Die Kirche braucht eine dringende Erneuerung. Das ist allenthalben bei den Veranstaltungen spürbar. Alois Glück, Präsident des Zentralkomitees der deutschen Katholiken, das den Katholikentag ausrichtet, spricht vom Brückenschlag nach Innen, der in der Kirche gelingen muss. In der Kirche sei oft wenig davon zu spüren, dass Christen einander liebten und respektierten. Häufig gehe es um „Abgrenzung, Abwertung und Ausgrenzung“. Verschiedene Wege des Glaubens und der Frömmigkeit würden gegeneinander ausgespielt. Als Paradebeispiel dafür dient die Podiumsdiskussion über Schwangerenkonfliktberatung – erstmals kommt der private Verein „Donum Vitae“ im offiziellen Programm des Katholikentags vor. Deren Mitglieder werden von vielen Bischöfen ausgegrenzt, weil sie die Konfliktberatung mit dem verflixten Beratungsschein fortsetzen. Ehrenämter in der Kirche dürfen sie nicht bekleiden. Hauptamtliche Jobs erst recht nicht. Es soll eine Brücke gebaut werden zu radikalen Lebensschützern. Doch der Versuch scheitert. Als der Osnabrücker Sozialwissenschaftler Manfred Spieker den Beratungsschein als „Passierschein in den Tod“ bezeichnet, schlagen die Wellen hoch. Bayerns Landtagspräsidentin Barbara Stamm (CSU), die seit Jahrzehnten wie eine Löwin für Donum Vitae kämpft, stellt fest: „Das war leider nicht die Brücke, die wir uns gewünscht haben.“ Dann ruft sie ihre Erwartungen an die Kirche in die überfüllte Turnhalle: „Ich will nicht mehr, dass meine Kirche diejenigen ausschließt, die ehrenamtlich bei Donum Vitae sind!“ Und ergänzt: „Ich bin hoffnungsvoll. Kardinal Marx hat uns gesagt, wir sind nicht ausgegrenzt.“ Die langjährige bayerische Landesvorsitzende von „Donum Vitae“, Maria Geiss-Wittmann, zeigte sich nach der hochemotionalen Debatte enttäuscht. „Es wurde keine Brücke gebaut. Nur ein kleiner Stein gesetzt.“ Walter Bayerlein aus Vaterstetten (Kreis Ebersberg), früher Vorsitzender Richter am Oberlandesgericht und „Donum Vitae“-Urgestein, resümiert: „Gebracht hat’s leider nicht viel. Die Feststellung, dass alle beteiligten Organisiationen gegen Abtreibung sind, dafür hätten wir keine Veranstaltung gebraucht.“

Lebensfreude pur verbreitet indes der „Faire Catwalk“. Der Katholische Deutsche Frauenbund im Bistum Augsburg präsentiert eine Modenschau mit ökologisch und fair produzierter Kleidung. Bunt und witzig, von der Unterwäsche über die Sportkleidung bis zum Abendkleid. Alles zertifiziert, meist im Eine-Welt-Laden erhältlich. Martina Memmel aus Kemnath staunt. Die flotte 46-Jährige dachte, „faire Mode sind nur solche Säcke und nicht figurbetont“. Denkste.
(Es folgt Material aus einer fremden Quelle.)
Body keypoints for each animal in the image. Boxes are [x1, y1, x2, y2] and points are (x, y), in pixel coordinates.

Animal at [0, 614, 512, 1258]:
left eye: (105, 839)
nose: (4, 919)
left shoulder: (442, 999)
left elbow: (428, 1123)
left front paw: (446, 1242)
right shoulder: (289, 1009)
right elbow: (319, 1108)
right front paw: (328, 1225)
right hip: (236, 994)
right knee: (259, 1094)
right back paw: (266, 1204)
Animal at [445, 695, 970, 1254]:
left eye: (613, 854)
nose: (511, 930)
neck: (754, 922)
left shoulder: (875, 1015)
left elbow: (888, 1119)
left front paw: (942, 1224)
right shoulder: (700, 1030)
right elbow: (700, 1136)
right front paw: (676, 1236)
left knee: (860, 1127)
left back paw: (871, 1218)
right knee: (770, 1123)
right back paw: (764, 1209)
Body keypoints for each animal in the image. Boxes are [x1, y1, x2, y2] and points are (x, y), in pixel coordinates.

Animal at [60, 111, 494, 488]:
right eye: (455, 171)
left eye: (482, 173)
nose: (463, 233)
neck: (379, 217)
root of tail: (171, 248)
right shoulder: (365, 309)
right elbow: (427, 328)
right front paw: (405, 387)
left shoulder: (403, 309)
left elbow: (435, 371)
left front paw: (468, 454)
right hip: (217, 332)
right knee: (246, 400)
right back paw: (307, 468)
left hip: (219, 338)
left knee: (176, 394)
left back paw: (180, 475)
Für Kanzlerin Angela Merkel, die im Audi-Max über Europa spricht, ist diese Mode wohl weniger geeignet. Sie nutzt den Katholikentag für einen politischen Knaller, indem sie sich auf Jean-Claude Juncker als Kommissionpräsidenten der EU festlegt. Und genießt offensichtlich den Trubel nach der überraschenden Nachricht. Nach der Diskussion besucht sie mehrere Stände katholischer Organisationen und hebt die missionarischen Fähigkeiten hervor, die im Christentum steckten. Katholiken- und Kirchentage seien dafür „wunderbare Ereignisse“. So reicht das Brückenbauen auf dem Katholikentag sogar von Regensburg bis nach Brüssel.